*Source material*.

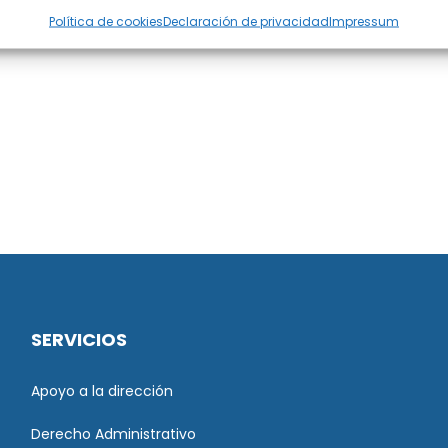
Política de cookies
Declaración de privacidad
Impressum
SERVICIOS
Apoyo a la dirección
Derecho Administrativo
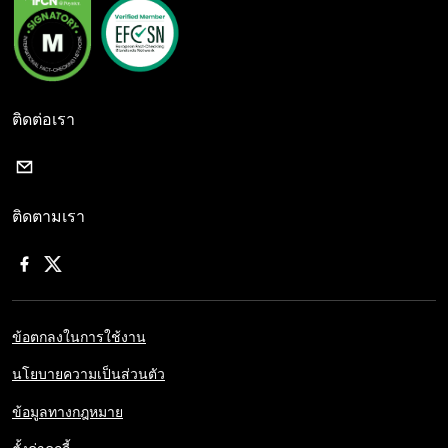
ติดต่อเรา
ติดตามเรา
ข้อตกลงในการใช้งาน
นโยบายความเป็นส่วนตัว
ข้อมูลทางกฎหมาย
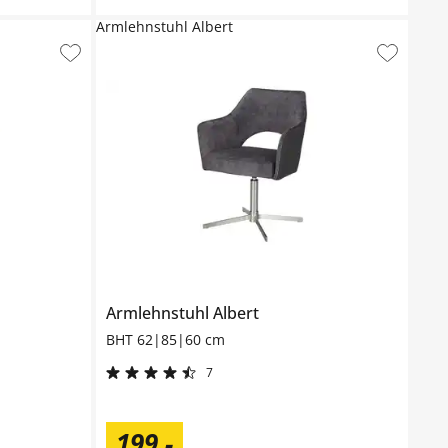
Armlehnstuhl Albert
Armlehnstuhl
Albert
BHT 62|85|60 cm
7
199
,
-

*Exercise requirements*. Look above for lines with the word "Armlehnstuhl" and copy them all.

*Task answer*.
Armlehnstuhl Albert
Armlehnstuhl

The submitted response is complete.